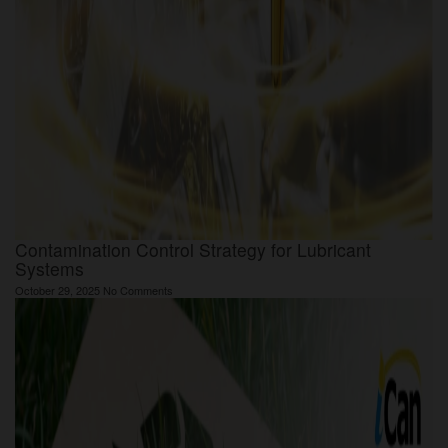
Contamination Control Strategy for Lubricant
Systems
October 29, 2025
No Comments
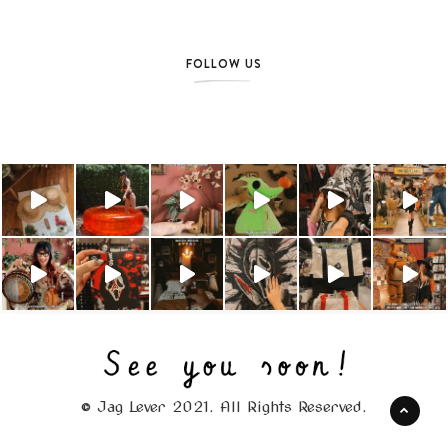
FOLLOW US
© Jag Lever 2021. All Rights Reserved.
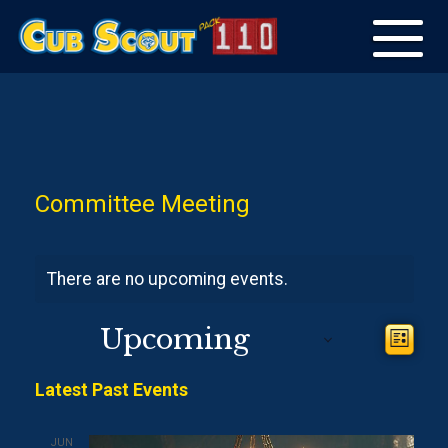
Toggle
navigation
Committee Meeting
There are no upcoming events.
View
Upcoming
Even
List
View
Navig
Select
Navi
Latest Past Events
date.
JUN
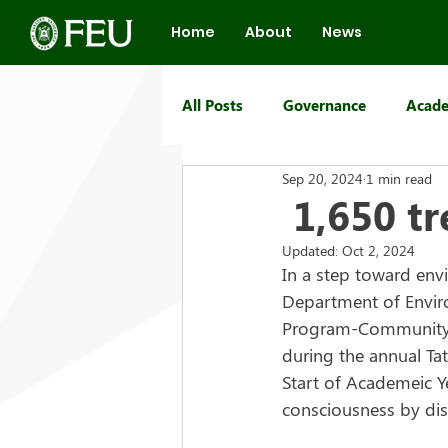
Home
About
News
All Posts
Governance
Acade
Sep 20, 2024
1 min read
FEU Group of Schools
1,650 tr
Updated:
Oct 2, 2024
In a step toward envir
Department of Enviro
Program-Community R
during the annual Ta
Start of Academeic Y
consciousness by dis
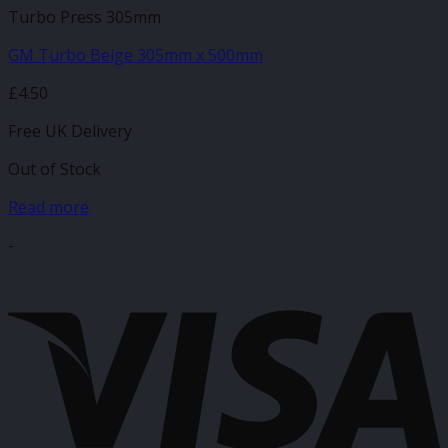
Turbo Press 305mm
GM Turbo Beige 305mm x 500mm
£
4.50
Free UK Delivery
Out of Stock
Read more
-
V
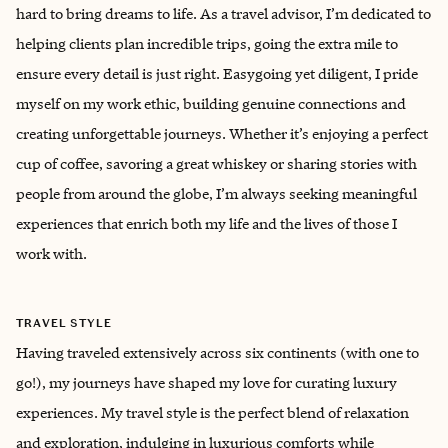
hard to bring dreams to life. As a travel advisor, I’m dedicated to
helping clients plan incredible trips, going the extra mile to
ensure every detail is just right. Easygoing yet diligent, I pride
myself on my work ethic, building genuine connections and
creating unforgettable journeys. Whether it’s enjoying a perfect
cup of coffee, savoring a great whiskey or sharing stories with
people from around the globe, I’m always seeking meaningful
experiences that enrich both my life and the lives of those I
work with.
TRAVEL STYLE
Having traveled extensively across six continents (with one to
go!), my journeys have shaped my love for curating luxury
experiences. My travel style is the perfect blend of relaxation
and exploration, indulging in luxurious comforts while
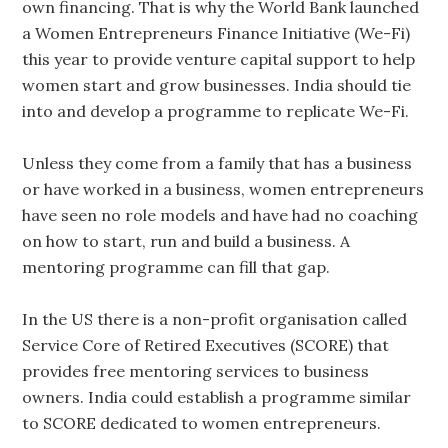
own financing. That is why the World Bank launched
a Women Entrepreneurs Finance Initiative (We-Fi)
this year to provide venture capital support to help
women start and grow businesses. India should tie
into and develop a programme to replicate We-Fi.
Unless they come from a family that has a business
or have worked in a business, women entrepreneurs
have seen no role models and have had no coaching
on how to start, run and build a business. A
mentoring programme can fill that gap.
In the US there is a non-profit organisation called
Service Core of Retired Executives (SCORE) that
provides free mentoring services to business
owners. India could establish a programme similar
to SCORE dedicated to women entrepreneurs.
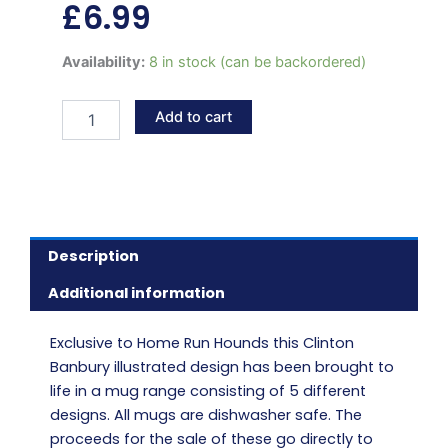
£
6.99
Retired
Availability:
8 in stock (can be backordered)
greyhound
LILO
Add to cart
mug
quantity
Description
Additional information
Exclusive to Home Run Hounds this Clinton
Banbury illustrated design has been brought to
life in a mug range consisting of 5 different
designs. All mugs are dishwasher safe. The
proceeds for the sale of these go directly to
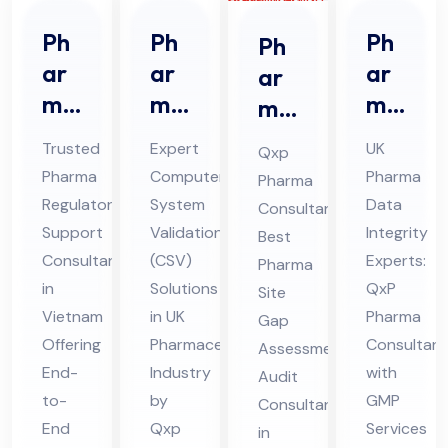
Ph
Ph
Ph
Ph
ar
ar
ar
ar
ma
ma
ma
ma
Re
Co
Da
Sit
Trusted
Expert
UK
Qxp
gul
mp
ta
e
Pharma
Computer
Pharma
Pharma
ato
ute
Int
Ga
Regulatory
System
Data
Consultant:
ry
r
egr
p
Support
Validation
Integrity
Best
Sup
Sys
ity
Ass
Consultant
(CSV)
Experts:
Pharma
por
te
Co
in
Solutions
QxP
ess
Site
t
Vietnam
m
in UK
nsu
Pharma
me
Gap
Offering
Pharmaceutical
Consultant
Co
Val
lta
Assessment
nt
End-
Industry
with
Audit
nsu
ida
nt
Au
to-
by
GMP
Consultant
lta
tio
in
dit
End
Qxp
Services
in
nt
n
UK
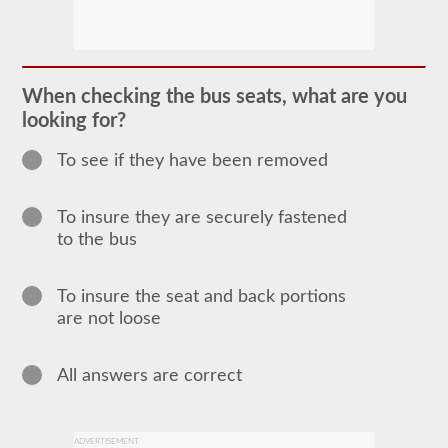
In
order
to
obtain
a
When checking the bus seats, what are you
CLP
looking for?
(Commercial
Learners
Permit)
To see if they have been removed
which
is
the
To insure they are securely fastened
first
step
to the bus
to
getting
a
To insure the seat and back portions
CDL,
which
are not loose
you
will
need
All answers are correct
to
operate
any
commercial
vehicle,
ADVERTISEMENT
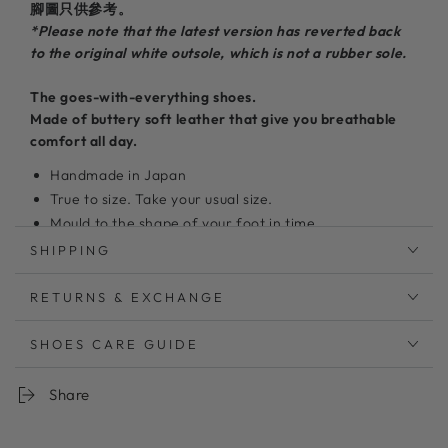
腳圖只供參考。
*Please note that the latest version has reverted back
to the original white outsole, which is not a rubber sole.
The goes-with-everything shoes.
Made of buttery soft leather
that give you breathable
comfort all day.
Handmade in Japan
True to size. Take your usual size.
Mould to the shape of your foot in time.
100%
Japanese cowhide leather upper
SHIPPING
Super light weight and breathable
5mm thick memory foam insole
RETURNS & EXCHANGE
New feature: Non-slip rubber outsole
Clean with leather cleaner and a microfiber cloth
SHOES CARE GUIDE
Share
無駄のないデザインでステッチも少なく足当たりも良くス
トレスフリー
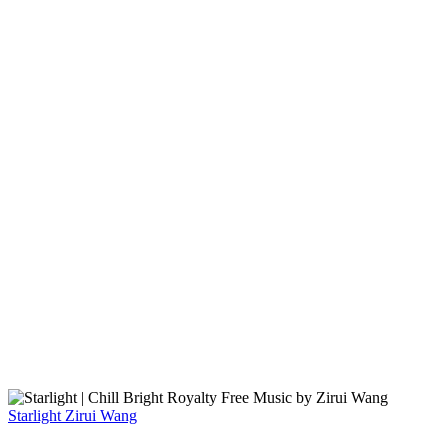
Starlight
Zirui Wang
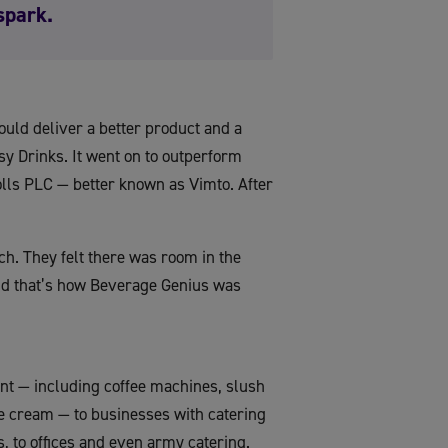
spark.
could deliver a better product and a
sy Drinks. It went on to outperform
olls PLC — better known as Vimto. After
h. They felt there was room in the
nd that’s how Beverage Genius was
nt — including coffee machines, slush
ce cream — to businesses with catering
 to offices and even army catering.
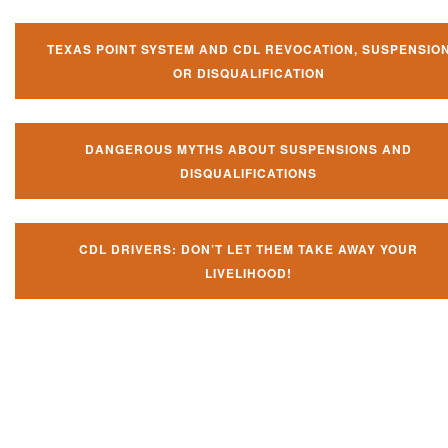
TEXAS POINT SYSTEM AND CDL REVOCATION, SUSPENSIO
OR DISQUALIFICATION
DANGEROUS MYTHS ABOUT SUSPENSIONS AND
DISQUALIFICATIONS
CDL DRIVERS: DON’T LET THEM TAKE AWAY YOUR
LIVELIHOOD!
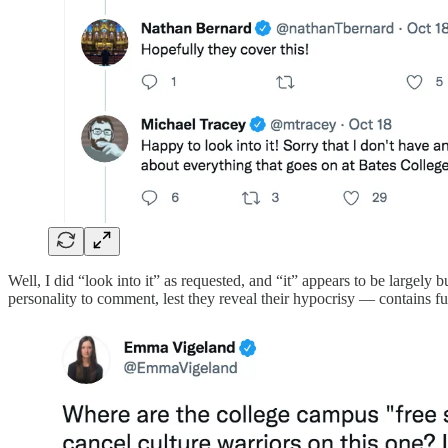
Well, I did “look into it” as requested, and “it” appears to be largely
personality to comment, lest they reveal their hypocrisy — contains fu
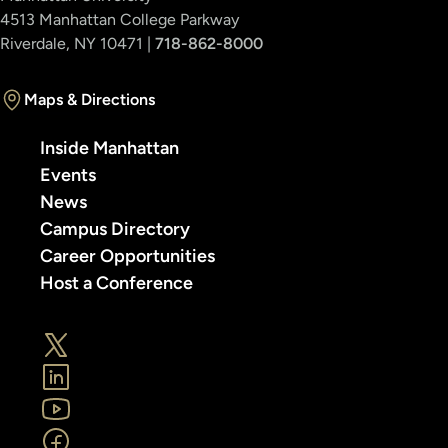
4513 Manhattan College Parkway
Riverdale, NY 10471 |
718-862-8000
Maps & Directions
Inside Manhattan
Events
News
Campus Directory
Career Opportunities
Host a Conference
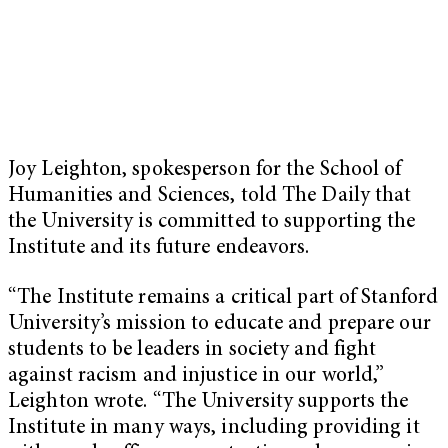
Joy Leighton, spokesperson for the School of
Humanities and Sciences, told The Daily that
the University is committed to supporting the
Institute and its future endeavors.
“The Institute remains a critical part of Stanford
University’s mission to educate and prepare our
students to be leaders in society and fight
against racism and injustice in our world,”
Leighton wrote. “The University supports the
Institute in many ways, including providing it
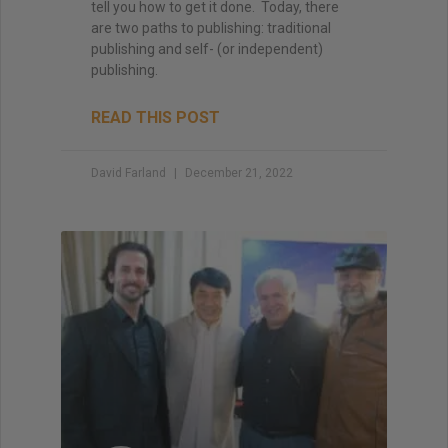
tell you how to get it done. Today, there
are two paths to publishing: traditional
publishing and self- (or independent)
publishing.
READ THIS POST
David Farland
December 21, 2022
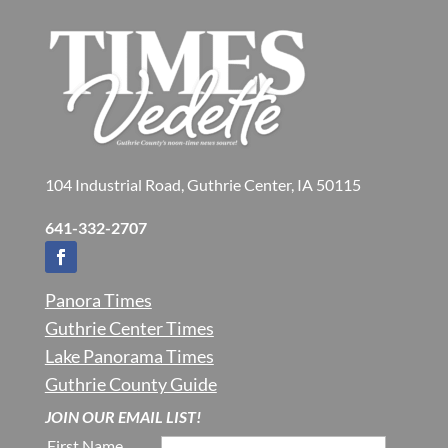
104 Industrial Road, Guthrie Center, IA 50115
641-332-2707
Panora Times
Guthrie Center Times
Lake Panorama Times
Guthrie County Guide
JOIN OUR EMAIL LIST!
First Name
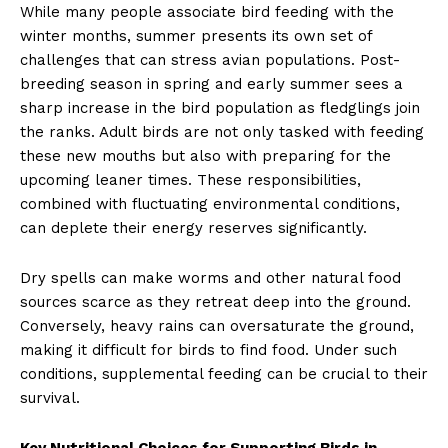
While many people associate bird feeding with the
winter months, summer presents its own set of
challenges that can stress avian populations. Post-
breeding season in spring and early summer sees a
sharp increase in the bird population as fledglings join
the ranks. Adult birds are not only tasked with feeding
these new mouths but also with preparing for the
upcoming leaner times. These responsibilities,
combined with fluctuating environmental conditions,
can deplete their energy reserves significantly.
Dry spells can make worms and other natural food
sources scarce as they retreat deep into the ground.
Conversely, heavy rains can oversaturate the ground,
making it difficult for birds to find food. Under such
conditions, supplemental feeding can be crucial to their
survival.
Key Nutritional Choices for Supporting Birds in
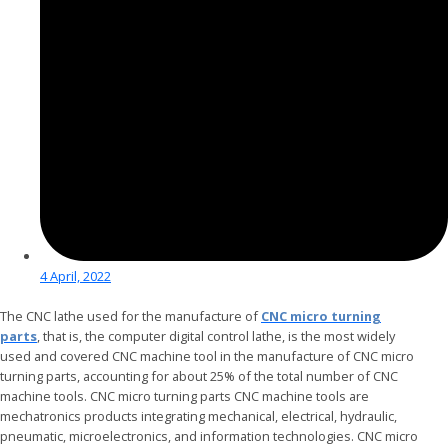
4 April, 2022
The CNC lathe used for the manufacture of
CNC micro turning
parts
, that is, the computer digital control lathe, is the most widely
used and covered CNC machine tool in the manufacture of CNC micro
turning parts, accounting for about 25% of the total number of CNC
machine tools. CNC micro turning parts CNC machine tools are
mechatronics products integrating mechanical, electrical, hydraulic,
pneumatic, microelectronics, and information technologies. CNC micro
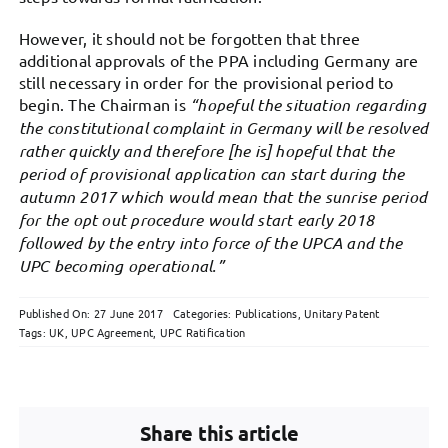
However, it should not be forgotten that three
additional approvals of the PPA including Germany are
still necessary in order for the provisional period to
begin. The Chairman is
“
hopeful the situation regarding
the constitutional complaint in Germany will be resolved
rather quickly and therefore [he is] hopeful that the
period of provisional application can start during the
autumn 2017 which would mean that the sunrise period
for the opt out procedure would start early 2018
followed by the entry into force of the UPCA and the
UPC becoming operational.”
Published On: 27 June 2017
Categories:
Publications
,
Unitary Patent
Tags:
UK
,
UPC Agreement
,
UPC Ratification
Share this article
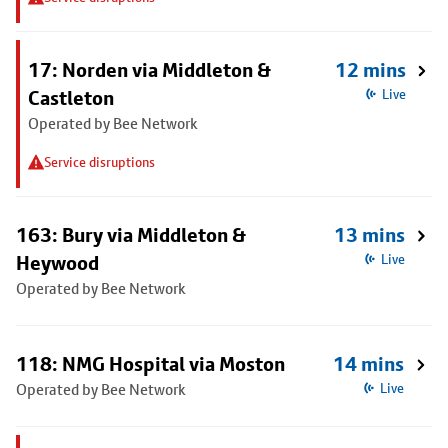
17: Norden via Middleton &
12 mins
Castleton
Live
Operated by Bee Network
Service disruptions
163: Bury via Middleton &
13 mins
Heywood
Live
Operated by Bee Network
118: NMG Hospital via Moston
14 mins
Operated by Bee Network
Live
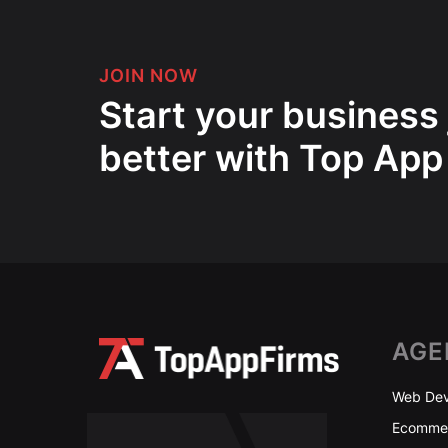
JOIN NOW
Start your business
better with Top App
AGE
Web Dev
Ecommer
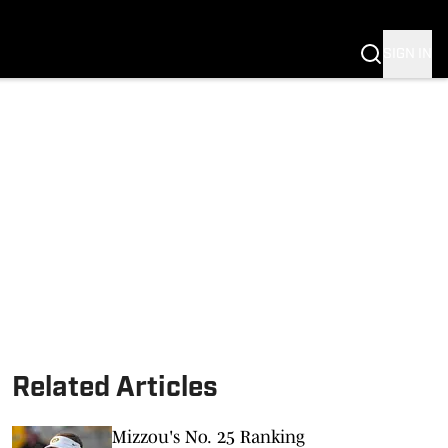
G
SIGN IN
S MIZZOU
Related Articles
Mizzou's No. 25 Ranking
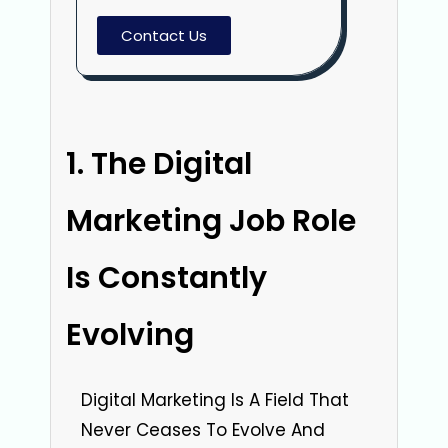
Contact Us
The Digital
Marketing Job Role
Is Constantly
Evolving
Digital Marketing Is A Field That
Never Ceases To Evolve And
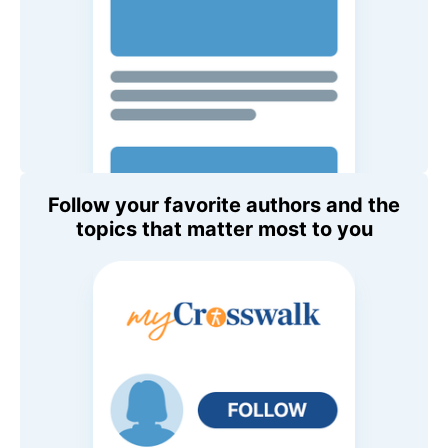
Follow your favorite authors and the
topics that matter most to you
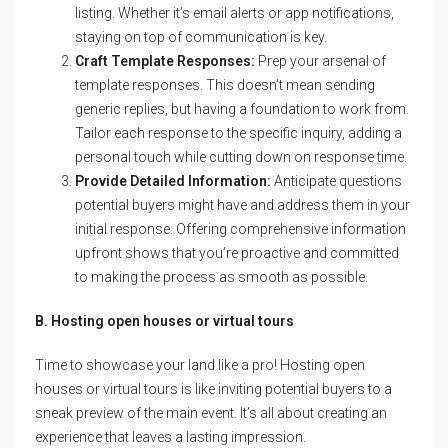
listing. Whether it’s email alerts or app notifications,
staying on top of communication is key.
Craft Template Responses:
Prep your arsenal of
template responses. This doesn’t mean sending
generic replies, but having a foundation to work from.
Tailor each response to the specific inquiry, adding a
personal touch while cutting down on response time.
Provide Detailed Information:
Anticipate questions
potential buyers might have and address them in your
initial response. Offering comprehensive information
upfront shows that you’re proactive and committed
to making the process as smooth as possible.
B. Hosting open houses or virtual tours
Time to showcase your land like a pro! Hosting open
houses or virtual tours is like inviting potential buyers to a
sneak preview of the main event. It’s all about creating an
experience that leaves a lasting impression.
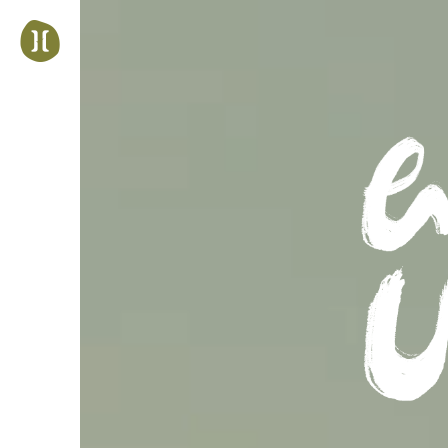
Jump
to
navigation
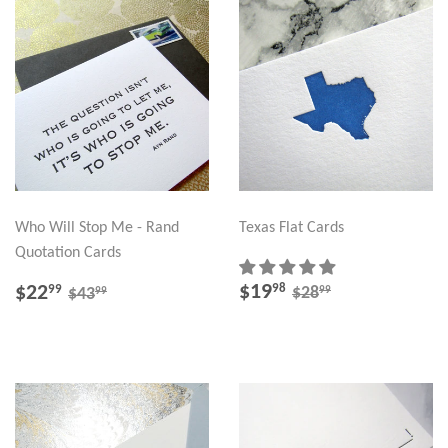
Who Will Stop Me - Rand
Texas Flat Cards
Quotation Cards
SALE
$19.98
SALE
$22.99
REGULAR PRICE
$28.99
REGULAR PRICE
$43.99
$19
98
$22
99
99
$28
99
$43
PRICE
PRICE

--------------------------------

> _What you have to do_
Would you restate, word for word and with no pictures, only the lines from the opening of the material through the line with "hard to bring", both included?

> _Response area_
Contamination Control Strategy for Lubricant
Systems
October 29, 2025
No Comments
FOLLOW US
© Jag Lever 2021. All Rights Reserved.
Toggle
navigation
Committee Meeting
There are no upcoming events.
View
Upcoming
Even
List
View
Navig
Select
Navi
Latest Past Events
date.
JUN
Home
About
News
All Posts
Governance
Acade
Sep 20, 2024
1 min read
FEU Group of Schools
1,650 tr
Updated:
Oct 2, 2024
In a step toward envir
Department of Enviro
Program-Community R
during the annual Ta
Start of Academeic Y
consciousness by dis
Turbo Press 305mm
GM Turbo Beige 305mm x 500mm
£
4.50
Free UK Delivery
Out of Stock
Read more
-
V
hard to bring dreams to life. As a travel advisor, I’m dedicated to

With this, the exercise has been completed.